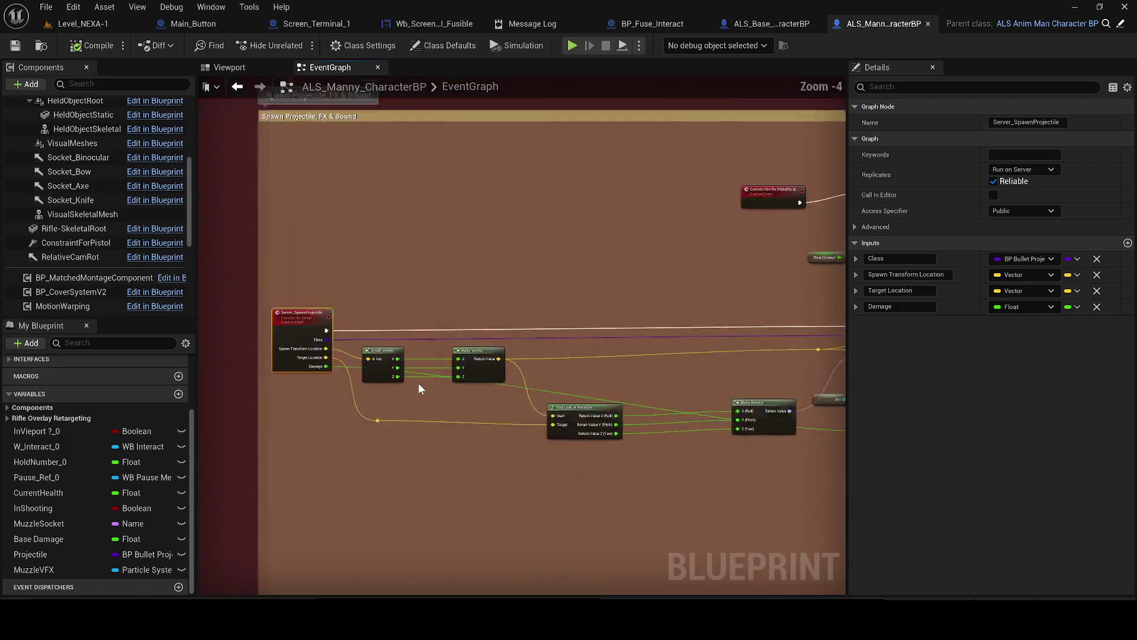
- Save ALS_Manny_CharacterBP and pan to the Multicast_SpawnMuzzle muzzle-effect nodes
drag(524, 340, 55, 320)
--
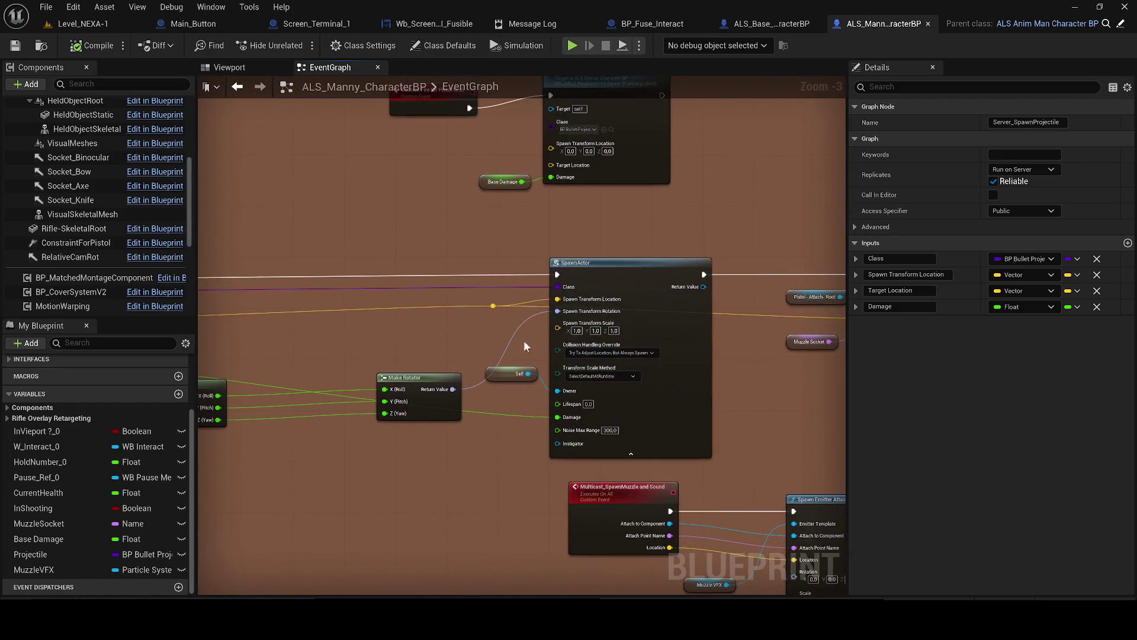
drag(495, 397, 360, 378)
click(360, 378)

**WHAT YOU NEED TO DO**
Return every line above where "drag" appears.

**RESULT**
drag(524, 340, 55, 320)
drag(495, 397, 360, 378)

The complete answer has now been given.